This repository contains a demo notebook that demonstrates the fine-tuning of the falcon-7b model using QLoRA, Hugging Face PEFT, and bitsandbytes.
The notebook was tested in Amazon SageMaker Studio with Python 3 (Data Science 3.0) kernel with a ml.g5.8xlarge instance. You'll need to install the following libraries:
- torch==2.0.1
- bitsandbytes==0.39.1
- datasets
- py7zr
- einops
- tensorboardX
- transformers (latest from git)
- peft (latest from git)
- accelerate (latest from git)
You can install these libraries using pip:
pip install -q -U torch==2.0.1 bitsandbytes==0.39.1
pip install -q -U datasets py7zr einops tensorboardX
pip install -q -U git+https://github.com/huggingface/transformers.git@850cf4af0ce281d2c3e7ebfc12e0bc24a9c40714
pip install -q -U git+https://github.com/huggingface/peft.git@e2b8e3260d3eeb736edf21a2424e89fe3ecf429d
pip install -q -U git+https://github.com/huggingface/accelerate.git@b76409ba05e6fa7dfc59d50eee1734672126fdba
The notebook involves the following steps:
- Preparation: Load the necessary libraries and set up the CUDA environment for bitsandbytes.
- Model Setup: Load the falcon-7b model using the Hugging Face Transformers library and prepare the model for 4-bit quantization using bitsandbytes.

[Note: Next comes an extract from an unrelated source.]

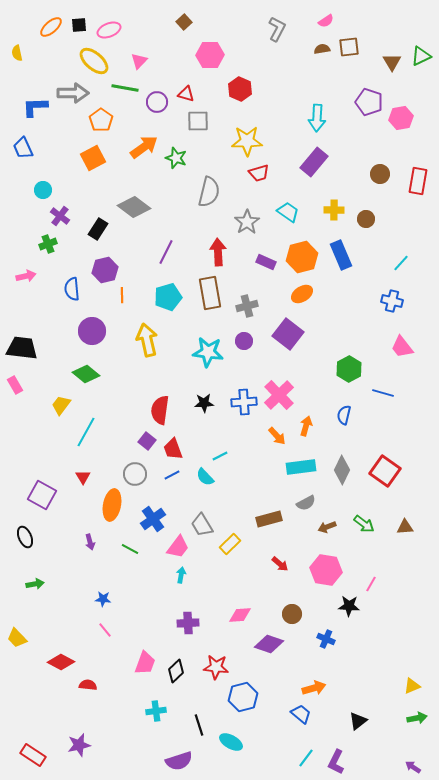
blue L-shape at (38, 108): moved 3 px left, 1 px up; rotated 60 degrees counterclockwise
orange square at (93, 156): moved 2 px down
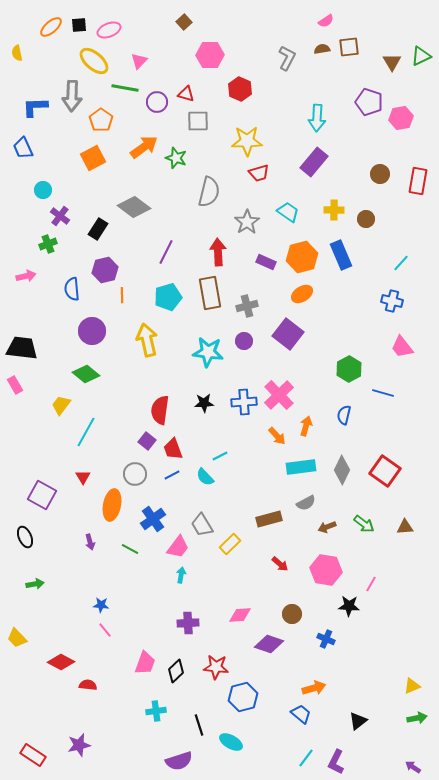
gray L-shape at (277, 29): moved 10 px right, 29 px down
gray arrow at (73, 93): moved 1 px left, 3 px down; rotated 92 degrees clockwise
blue star at (103, 599): moved 2 px left, 6 px down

Then, prepare the model for QLoRA training using PEFT.
- Dataset Loading: Load the SAMSum dataset using the Hugging Face Datasets library.
- Data Preprocessing: Apply prompt templates to the dataset samples and tokenize the dataset.
- Training Setup: Create a Trainer instance from the Hugging Face Transformers library with the specified hyperparameters and start the training process.
- Model Evaluation: Evaluate the model and print the evaluation metrics.
- Inference: Load a test dataset, select a random sample, and generate a summary for it using the fine-tuned model.
Please refer to the notebook for detailed code and explanations.